Стоит, однако, пообщаться с врачами и пациентами, и вы обнаружите более масштабную, очевидную и болезненную проблему — неопределенность. Во многих ситуациях мы до сих пор не знаем, что нужно делать. В медицине имеются обширные «серые зоны», и мы каждый день сталкиваемся с такими случаями, как у Элеанор, когда отсутствуют четкие научные рекомендации, а выбор сделать надо. Например, каких именно больных пневмонией госпитализировать, а каких отправить лечиться дома? Какие виды боли в спине требуют операции, а каким достаточно консервативного лечения? Кого из пациентов с воспалением оперировать, а кого лечить антибиотиками и держать под наблюдением? Во многих случаях ответы очевидны, но немало и тех, когда мы просто не знаем, что делать. Группы экспертов, анализировавшие реальные решения врачей, обнаружили, что в четверти случаев удаления матки, трети операций по установке трубки в ухо ребенка и трети вживлений кардиостимулятора (и это лишь три примера) наука не способна предсказать, поможет ли операция конкретному пациенту {3} .
При отсутствии алгоритмов и точных данных, определяющих твои действия, в медицине приходится учиться принимать решения по наитию, полагаться на опыт и чутье. Это не может не вызывать беспокойства.

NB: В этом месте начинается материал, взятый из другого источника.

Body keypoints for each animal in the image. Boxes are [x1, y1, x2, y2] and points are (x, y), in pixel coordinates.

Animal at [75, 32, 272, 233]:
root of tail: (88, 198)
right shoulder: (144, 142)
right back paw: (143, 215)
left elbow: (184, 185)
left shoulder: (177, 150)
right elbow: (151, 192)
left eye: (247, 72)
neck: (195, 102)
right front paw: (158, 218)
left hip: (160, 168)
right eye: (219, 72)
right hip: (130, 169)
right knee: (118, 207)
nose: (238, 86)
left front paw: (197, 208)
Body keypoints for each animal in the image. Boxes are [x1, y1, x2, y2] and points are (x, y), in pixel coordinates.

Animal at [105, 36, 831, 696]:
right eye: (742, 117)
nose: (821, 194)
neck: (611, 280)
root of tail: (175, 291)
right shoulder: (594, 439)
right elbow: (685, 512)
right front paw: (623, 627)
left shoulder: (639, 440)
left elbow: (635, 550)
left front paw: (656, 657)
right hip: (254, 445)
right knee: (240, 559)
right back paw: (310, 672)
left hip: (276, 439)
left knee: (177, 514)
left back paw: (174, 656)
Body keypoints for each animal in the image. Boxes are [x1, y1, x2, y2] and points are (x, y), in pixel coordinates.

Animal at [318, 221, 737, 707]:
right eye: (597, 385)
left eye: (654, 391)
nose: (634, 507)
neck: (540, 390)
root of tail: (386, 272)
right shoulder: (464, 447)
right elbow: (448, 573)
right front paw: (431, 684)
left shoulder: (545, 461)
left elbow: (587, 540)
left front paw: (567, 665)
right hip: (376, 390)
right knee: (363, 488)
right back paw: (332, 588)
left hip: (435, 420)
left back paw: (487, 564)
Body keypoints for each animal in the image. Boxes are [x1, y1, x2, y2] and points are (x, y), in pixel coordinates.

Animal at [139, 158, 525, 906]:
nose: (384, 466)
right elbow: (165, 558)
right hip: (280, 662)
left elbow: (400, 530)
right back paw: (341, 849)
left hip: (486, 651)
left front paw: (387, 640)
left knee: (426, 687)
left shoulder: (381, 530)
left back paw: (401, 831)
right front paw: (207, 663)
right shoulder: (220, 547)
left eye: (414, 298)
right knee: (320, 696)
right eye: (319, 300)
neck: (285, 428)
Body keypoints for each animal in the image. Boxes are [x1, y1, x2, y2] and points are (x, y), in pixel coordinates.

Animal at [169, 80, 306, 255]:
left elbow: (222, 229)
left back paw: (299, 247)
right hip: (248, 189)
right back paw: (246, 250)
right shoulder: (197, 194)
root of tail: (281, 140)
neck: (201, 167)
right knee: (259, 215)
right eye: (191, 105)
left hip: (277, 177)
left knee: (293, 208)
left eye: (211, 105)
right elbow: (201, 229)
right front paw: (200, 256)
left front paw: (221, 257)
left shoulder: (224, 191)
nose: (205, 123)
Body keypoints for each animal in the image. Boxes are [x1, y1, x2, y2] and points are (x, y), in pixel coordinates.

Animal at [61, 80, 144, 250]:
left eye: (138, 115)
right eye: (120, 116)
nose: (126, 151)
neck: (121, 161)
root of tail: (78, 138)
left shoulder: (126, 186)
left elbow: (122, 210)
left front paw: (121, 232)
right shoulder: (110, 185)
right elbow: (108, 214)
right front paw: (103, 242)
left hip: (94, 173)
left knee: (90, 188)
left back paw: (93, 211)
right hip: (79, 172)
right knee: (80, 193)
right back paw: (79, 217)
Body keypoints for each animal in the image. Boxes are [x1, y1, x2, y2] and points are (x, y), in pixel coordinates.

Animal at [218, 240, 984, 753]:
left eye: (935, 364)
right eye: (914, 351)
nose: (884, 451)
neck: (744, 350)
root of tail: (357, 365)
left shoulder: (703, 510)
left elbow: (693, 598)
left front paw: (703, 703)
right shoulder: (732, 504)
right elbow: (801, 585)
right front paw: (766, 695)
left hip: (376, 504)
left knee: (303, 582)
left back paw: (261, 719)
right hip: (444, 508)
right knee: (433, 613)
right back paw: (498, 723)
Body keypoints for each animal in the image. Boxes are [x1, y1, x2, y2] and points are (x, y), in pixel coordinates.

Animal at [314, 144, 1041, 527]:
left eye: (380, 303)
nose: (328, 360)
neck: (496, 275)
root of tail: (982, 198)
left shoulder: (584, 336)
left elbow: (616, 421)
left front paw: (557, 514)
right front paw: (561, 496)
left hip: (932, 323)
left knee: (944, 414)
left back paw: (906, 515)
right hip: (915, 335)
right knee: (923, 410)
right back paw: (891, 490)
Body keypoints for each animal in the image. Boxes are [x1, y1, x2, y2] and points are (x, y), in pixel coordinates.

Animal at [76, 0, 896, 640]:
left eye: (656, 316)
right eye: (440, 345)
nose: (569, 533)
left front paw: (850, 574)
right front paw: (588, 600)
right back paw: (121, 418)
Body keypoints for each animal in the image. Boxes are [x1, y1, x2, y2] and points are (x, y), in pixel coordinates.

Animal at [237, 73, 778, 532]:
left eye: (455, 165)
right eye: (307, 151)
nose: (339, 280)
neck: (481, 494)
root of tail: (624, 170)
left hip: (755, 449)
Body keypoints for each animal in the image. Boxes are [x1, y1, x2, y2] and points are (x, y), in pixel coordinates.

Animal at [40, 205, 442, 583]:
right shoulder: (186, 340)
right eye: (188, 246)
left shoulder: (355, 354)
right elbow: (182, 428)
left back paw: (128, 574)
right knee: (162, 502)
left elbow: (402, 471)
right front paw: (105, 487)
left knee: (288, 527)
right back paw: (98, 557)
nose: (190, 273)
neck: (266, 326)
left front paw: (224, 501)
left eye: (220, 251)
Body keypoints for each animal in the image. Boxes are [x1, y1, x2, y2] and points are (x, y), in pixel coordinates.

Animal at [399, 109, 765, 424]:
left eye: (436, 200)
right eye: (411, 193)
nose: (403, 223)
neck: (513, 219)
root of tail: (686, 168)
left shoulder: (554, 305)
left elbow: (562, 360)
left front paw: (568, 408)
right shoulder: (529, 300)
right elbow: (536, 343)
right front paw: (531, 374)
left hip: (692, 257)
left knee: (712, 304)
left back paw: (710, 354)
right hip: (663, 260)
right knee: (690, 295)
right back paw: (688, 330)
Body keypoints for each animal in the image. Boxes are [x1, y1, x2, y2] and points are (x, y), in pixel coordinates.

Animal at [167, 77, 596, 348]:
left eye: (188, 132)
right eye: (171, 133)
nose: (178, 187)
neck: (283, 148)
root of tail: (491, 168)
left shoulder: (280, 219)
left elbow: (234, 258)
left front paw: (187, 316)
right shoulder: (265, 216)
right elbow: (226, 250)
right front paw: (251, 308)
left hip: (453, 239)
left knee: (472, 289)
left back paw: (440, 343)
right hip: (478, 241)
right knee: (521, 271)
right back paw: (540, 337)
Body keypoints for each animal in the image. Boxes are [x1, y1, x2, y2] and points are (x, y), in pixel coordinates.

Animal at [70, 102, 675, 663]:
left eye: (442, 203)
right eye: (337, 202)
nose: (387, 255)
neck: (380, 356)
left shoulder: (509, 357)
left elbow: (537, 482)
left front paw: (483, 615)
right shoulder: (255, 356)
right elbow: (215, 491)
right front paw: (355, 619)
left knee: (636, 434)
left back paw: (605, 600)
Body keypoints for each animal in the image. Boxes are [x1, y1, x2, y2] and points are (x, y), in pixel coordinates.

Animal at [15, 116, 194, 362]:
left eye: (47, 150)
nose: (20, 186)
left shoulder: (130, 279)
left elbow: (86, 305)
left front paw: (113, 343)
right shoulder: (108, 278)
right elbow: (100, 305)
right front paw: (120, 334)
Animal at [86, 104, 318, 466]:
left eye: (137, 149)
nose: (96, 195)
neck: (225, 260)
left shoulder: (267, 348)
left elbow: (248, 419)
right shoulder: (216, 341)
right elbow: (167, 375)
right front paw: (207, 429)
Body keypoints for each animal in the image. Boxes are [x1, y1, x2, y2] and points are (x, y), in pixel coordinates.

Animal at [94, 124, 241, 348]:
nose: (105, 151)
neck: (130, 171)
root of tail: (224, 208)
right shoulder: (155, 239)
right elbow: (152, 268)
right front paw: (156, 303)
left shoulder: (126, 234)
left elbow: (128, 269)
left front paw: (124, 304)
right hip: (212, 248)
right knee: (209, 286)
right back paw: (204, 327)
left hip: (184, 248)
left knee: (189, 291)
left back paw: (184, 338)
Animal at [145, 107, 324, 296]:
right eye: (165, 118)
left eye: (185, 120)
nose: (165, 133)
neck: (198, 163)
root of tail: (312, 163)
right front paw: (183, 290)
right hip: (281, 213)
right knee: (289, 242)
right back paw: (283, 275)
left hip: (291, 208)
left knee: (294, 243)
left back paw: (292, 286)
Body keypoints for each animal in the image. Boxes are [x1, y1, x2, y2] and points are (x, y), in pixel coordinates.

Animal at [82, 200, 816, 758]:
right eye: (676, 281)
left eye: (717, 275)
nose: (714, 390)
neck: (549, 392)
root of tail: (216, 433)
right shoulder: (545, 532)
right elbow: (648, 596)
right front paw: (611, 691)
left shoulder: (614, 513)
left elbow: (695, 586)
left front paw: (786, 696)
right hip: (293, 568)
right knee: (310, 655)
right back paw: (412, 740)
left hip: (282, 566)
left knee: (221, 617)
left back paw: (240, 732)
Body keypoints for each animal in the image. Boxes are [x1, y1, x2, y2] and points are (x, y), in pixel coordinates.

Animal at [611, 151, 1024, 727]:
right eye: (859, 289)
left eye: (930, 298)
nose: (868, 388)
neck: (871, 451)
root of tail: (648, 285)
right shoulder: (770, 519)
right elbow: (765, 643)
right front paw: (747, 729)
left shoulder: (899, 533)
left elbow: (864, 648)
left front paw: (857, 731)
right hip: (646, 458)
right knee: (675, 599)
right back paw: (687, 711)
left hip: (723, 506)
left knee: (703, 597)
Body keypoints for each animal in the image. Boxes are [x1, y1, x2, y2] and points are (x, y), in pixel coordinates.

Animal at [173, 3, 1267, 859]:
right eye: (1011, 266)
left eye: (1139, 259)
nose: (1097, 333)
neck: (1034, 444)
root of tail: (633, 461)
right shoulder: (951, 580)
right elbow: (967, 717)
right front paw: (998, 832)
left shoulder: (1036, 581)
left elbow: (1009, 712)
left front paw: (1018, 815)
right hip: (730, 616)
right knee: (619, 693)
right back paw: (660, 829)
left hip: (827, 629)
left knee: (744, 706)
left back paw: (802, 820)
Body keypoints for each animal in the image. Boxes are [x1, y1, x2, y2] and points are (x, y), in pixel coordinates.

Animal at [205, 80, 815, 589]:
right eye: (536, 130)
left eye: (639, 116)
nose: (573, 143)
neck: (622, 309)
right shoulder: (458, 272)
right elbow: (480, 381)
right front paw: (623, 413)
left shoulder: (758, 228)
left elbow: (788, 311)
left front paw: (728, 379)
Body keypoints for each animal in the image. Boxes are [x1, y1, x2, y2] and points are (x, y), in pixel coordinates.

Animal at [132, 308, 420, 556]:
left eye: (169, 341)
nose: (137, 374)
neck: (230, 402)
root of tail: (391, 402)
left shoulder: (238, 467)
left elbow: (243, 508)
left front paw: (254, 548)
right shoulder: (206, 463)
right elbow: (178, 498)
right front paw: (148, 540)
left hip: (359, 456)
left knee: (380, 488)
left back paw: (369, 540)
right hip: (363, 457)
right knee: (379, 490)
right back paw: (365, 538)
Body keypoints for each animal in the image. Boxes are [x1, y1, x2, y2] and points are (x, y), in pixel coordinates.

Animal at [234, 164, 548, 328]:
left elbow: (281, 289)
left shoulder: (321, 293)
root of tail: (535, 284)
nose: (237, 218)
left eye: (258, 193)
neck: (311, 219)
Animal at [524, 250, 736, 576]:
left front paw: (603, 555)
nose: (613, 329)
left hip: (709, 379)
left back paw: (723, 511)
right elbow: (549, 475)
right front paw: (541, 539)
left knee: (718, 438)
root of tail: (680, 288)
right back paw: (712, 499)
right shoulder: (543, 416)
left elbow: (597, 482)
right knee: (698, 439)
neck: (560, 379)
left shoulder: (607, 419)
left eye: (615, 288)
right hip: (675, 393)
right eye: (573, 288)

Недели за две до Элеанор я осматривал очень пожилую женщину с артритом (она родилась до президентства Вудро Вильсона [12]) с жалобами на раздирающую боль в брюшной полости, отдающей в спину. Я узнал, что недавно у нее обнаружили аневризму брюшной аорты, и мой внутренний сигнал тревоги мгновенно сработал. Осторожно обследуя ее, я нащупал аневризму, пульсирующий мягкий участок прямо под брюшными мышцами. Я был убежден, что она стабильна, но готова разорваться. Сосудистый хирург, которого я вызвал, согласился со мной. Мы сказали женщине, что единственное спасение для нее — немедленная операция, но предупредили, что это серьезная операция с долгим восстановлением в реанимации и, вероятно, последующим сестринским уходом на дому (пациентка до сих пор жила одна), с высоким риском отказа почек и риском смерти минимум 10−20 %. Она не знала, как поступить. Мы оставили ее обсудить решение с родственниками, и через 15 минут, когда я вернулся, пациентка отказалась от операции. Она просто хотела вернуться домой. По ее словам, она прожила долгую жизнь. Ее здоровье давно ухудшается. Пациентка написала завещание и отмеряет оставшийся срок буквально днями. Близкие были сокрушены, но она говорила спокойно и стояла на своем. Я выписал обезболивающее, чтобы сын давал его больной, и через полчаса она выписалась, полностью осознавая, что умрет. Я взял у ее сына номер телефона и через пару недель позвонил спросить, как он перенес утрату. Его мать, однако, ответила сама. Заикаясь, я поздоровался и спросил, как она себя чувствует. Спасибо, ответила женщина, все хорошо. Через год, как я узнал, она была жива и жила самостоятельно.